The airplane-mode expectations of a partial clone should also be stated.

Good points.  I'll try to work these into V3.
 
 
+During clone and fetch operations, git normally downloads the complete
+contents and history of the repository.  That is, during clone the client
+receives all of the commits, trees, and blobs in the repository into a
+local ODB.  Subsequent fetches extend the local ODB with any new objects.
+For large repositories, this can take significant time to download and
+large amounts of diskspace to store.
+
+The goal of this work is to allow git better handle extremely large
+repositories.

Shouln't this goal be nearer the top?

maybe. i'll see about reordering the paragraphs in the introduction.



       Often in these repositories there are many files that the
+user does not need such as ancient versions of source files, files in
+portions of the worktree outside of the user's work area, or large binary
+assets.  If we can avoid downloading such unneeded objects *in advance*
+during clone and fetch operations, we can decrease download times and
+reduce ODB disk usage.
+

Does this need to distinguish between the shallow clone mechanism for reducing the cloning of old history from the desire for a width wise partial clone of only the users narrow work area, and/or without large files/blobs?

I tried to state in the next section that partial clone is independent of
shallow clone.  That is, our stuff works on filtering *within* the
set of commits received.  The existing shallow clone and have/wants
commit limiting features still apply.  I didn't go into detail on the
specific filters, because they are documented elsewhere and I view them
as an expandable set.  The primary goal here is to describe how we
handle missing objects without regard to why an object is missing.

 
+
+Non-Goals
+---------
+
+Partial clone is independent of and not intended to conflict with
+shallow-clone, refspec, or limited-ref mechanisms since these all operate
+at the DAG level whereas partial clone and fetch works *within* the set
+of commits already chosen for download.
+
[...]
+Design Details
+--------------
[...]
+  These filtered packfiles are incomplete in the traditional sense because
+  they may contain trees that reference blobs that the client does not have.

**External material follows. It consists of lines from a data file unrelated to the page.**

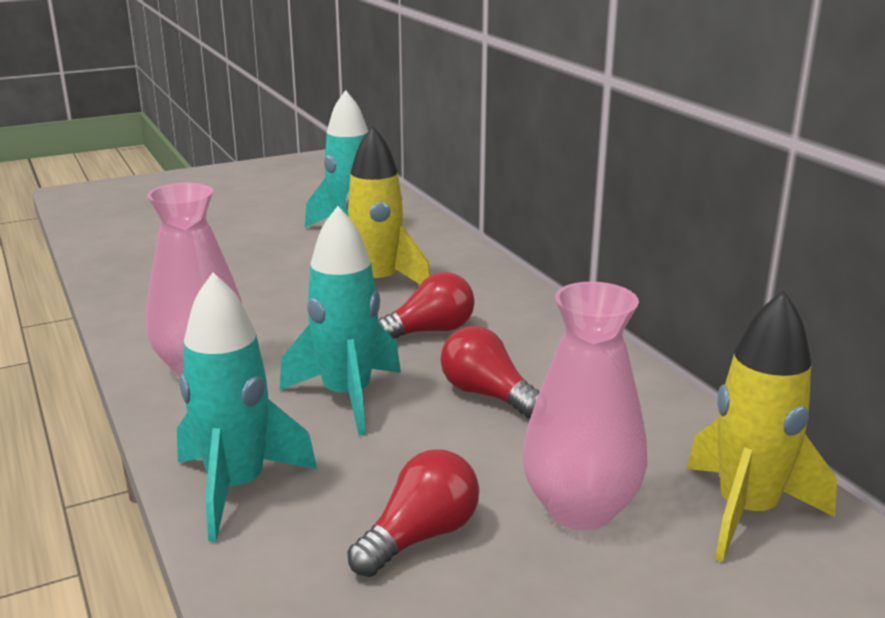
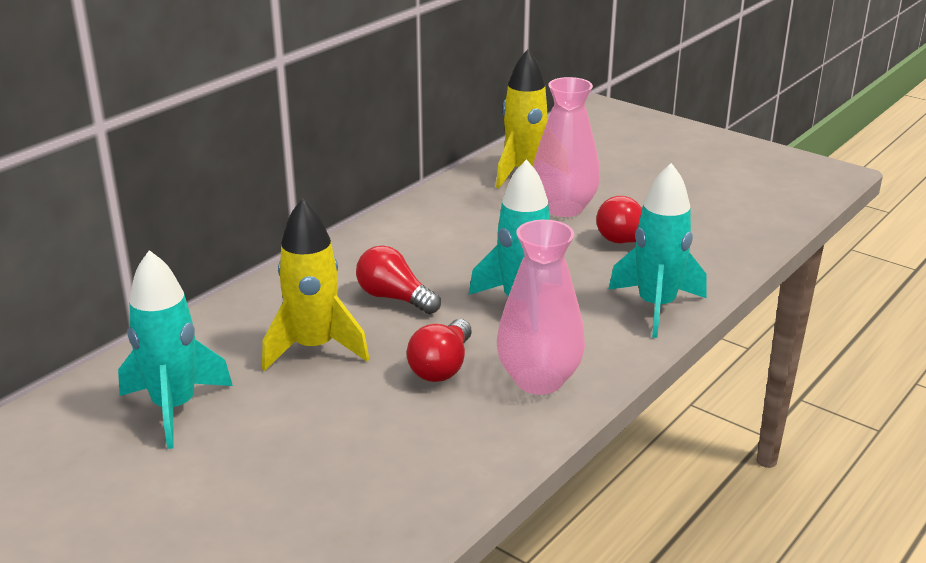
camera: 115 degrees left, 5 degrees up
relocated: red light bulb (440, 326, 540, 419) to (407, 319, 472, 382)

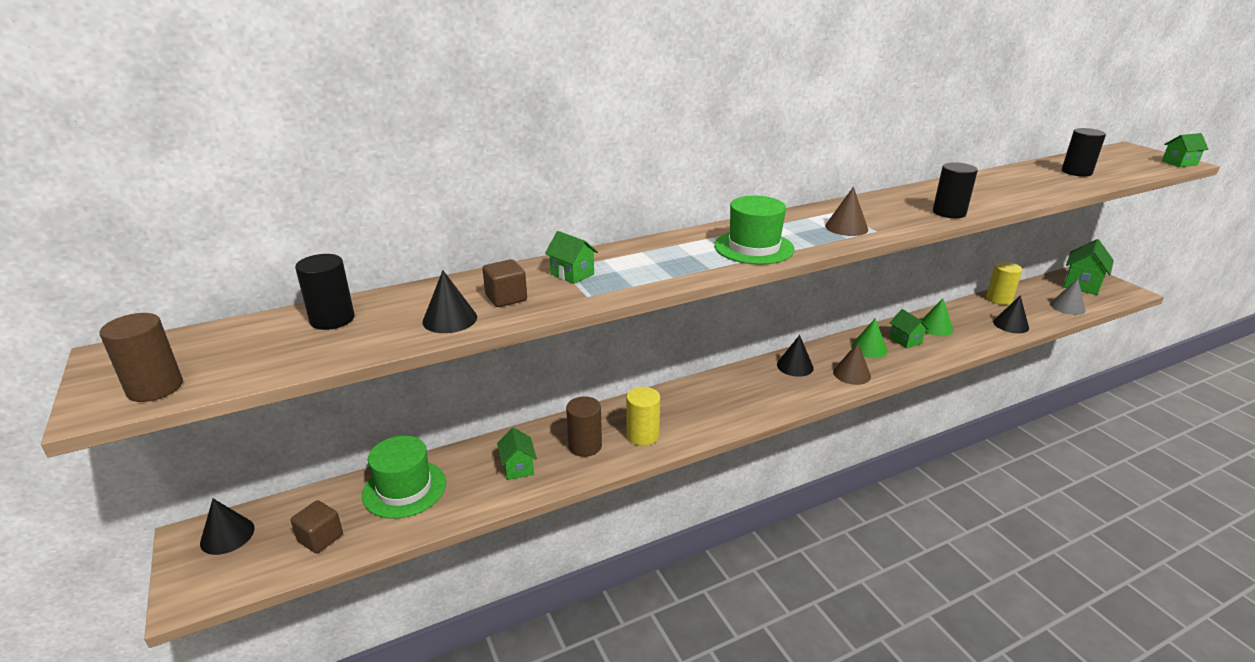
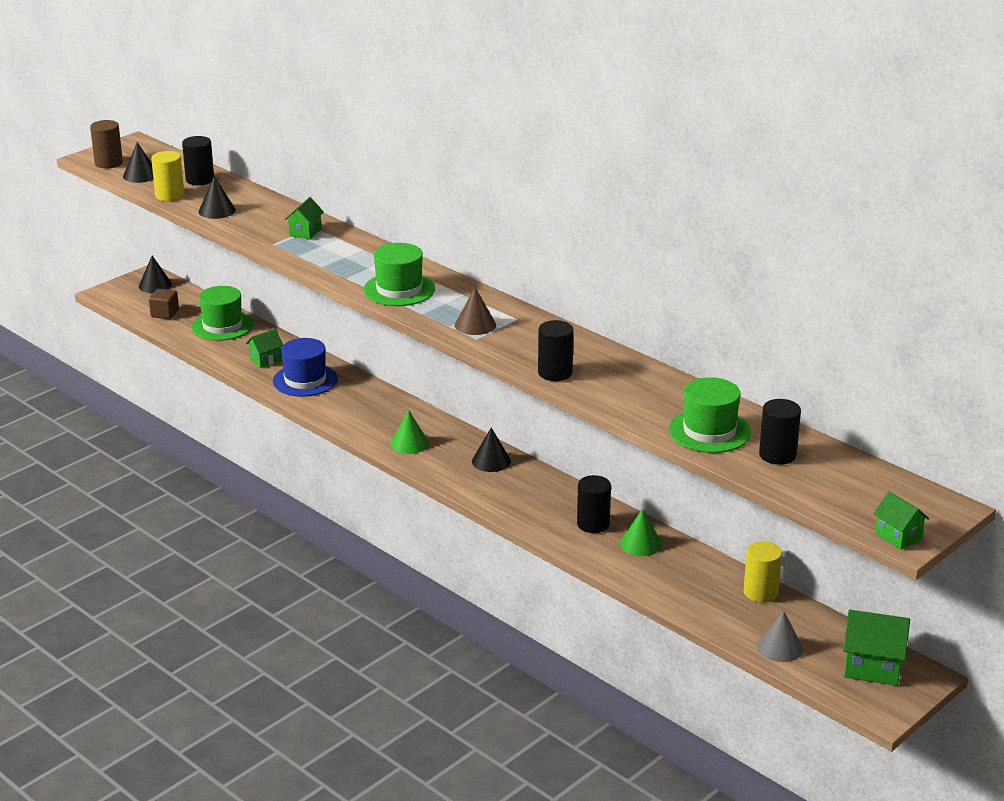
camera: 70 degrees right, 0 degrees up
missing: brown cube (482, 259, 527, 307); brown cone (833, 343, 871, 385)
appeared: green hat (668, 377, 751, 453)
relocated: black cone (993, 295, 1029, 333) to (123, 142, 154, 183); green cone (851, 318, 887, 358) to (391, 410, 429, 454); yellow cylinder (626, 387, 660, 446) to (151, 151, 184, 201)
exchanged: green house (890, 309, 929, 348) to black cylinder (577, 475, 611, 533); brown cylinder (566, 397, 602, 457) to blue hat (273, 338, 338, 397)

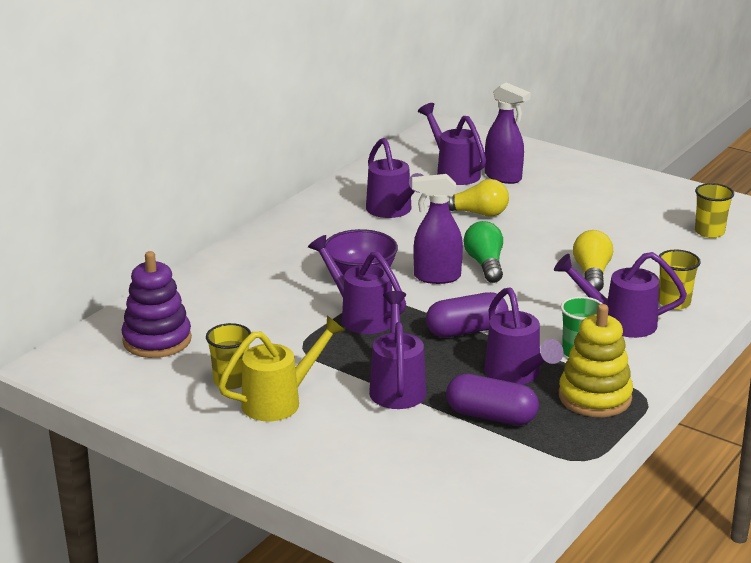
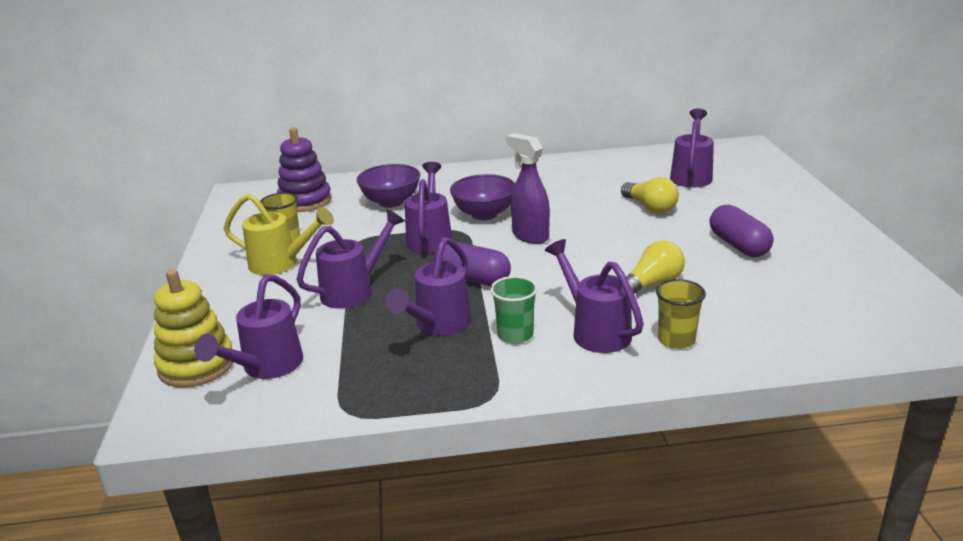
camera: 50 degrees right, 0 degrees up
missing: purple spray bottle (485, 83, 531, 184); yellow cup (695, 183, 734, 238); green light bulb (464, 221, 503, 283)
appeared: purple bowl (356, 164, 420, 208)
relocated: purple watering can (366, 138, 424, 218) to (194, 274, 303, 379); yellow stacking toy (559, 304, 633, 417) to (154, 269, 233, 388); purple capsule (446, 374, 539, 425) to (710, 205, 773, 257)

Is a comment needed here noting that currently, IIUC, the complete trees are fetched in the packfiles, it's just the un-necessary blobs that are omitted ?

Currently, we have filters to omit unwanted blobs.  Later, we hope to
add other filters to omit trees too.  My point was that the packfiles
are incomplete (have missing objects).  I'll reword the above statement
a little.


+
+
+==== How the local repository gracefully handles missing objects
+
+With partial clone, the fact that objects can be missing makes such
+repositories incompatible with older versions of Git, necessitating a
+repository extension (see the documentation of "extensions.partialClone"
+for more information).
+
+An object may be missing due to a partial clone or fetch, or missing due
+to repository corruption. To differentiate these cases, the local
+repository specially indicates packfiles obtained from the promisor

s/packfiles/filtered packfiles/ ?

got it.


+remote. These "promisor packfiles" consist of a "<name>.promisor" file
+with arbitrary contents (like the "<name>.keep" files), in addition to
+their "<name>.pack" and "<name>.idx" files. (In the future, this ability
+may be extended to loose objects[a].)
+
+The local repository considers a "promisor object" to be an object that
+it knows (to the best of its ability) that the promisor remote has,

s/has/is expected to have/  or /has promised it has/ ?

got it.


+either because the local repository has that object in one of its
+promisor packfiles, or because another promisor object refers to it. Git
+can then check if the missing object is a promisor object, and if yes,
+this situation is common and expected. This also means that there is no
+need to explicitly maintain an expensive-to-modify list of missing

I didn't get what part the "expensive-to-modify" was referring to. Or why whatever it is is expensive?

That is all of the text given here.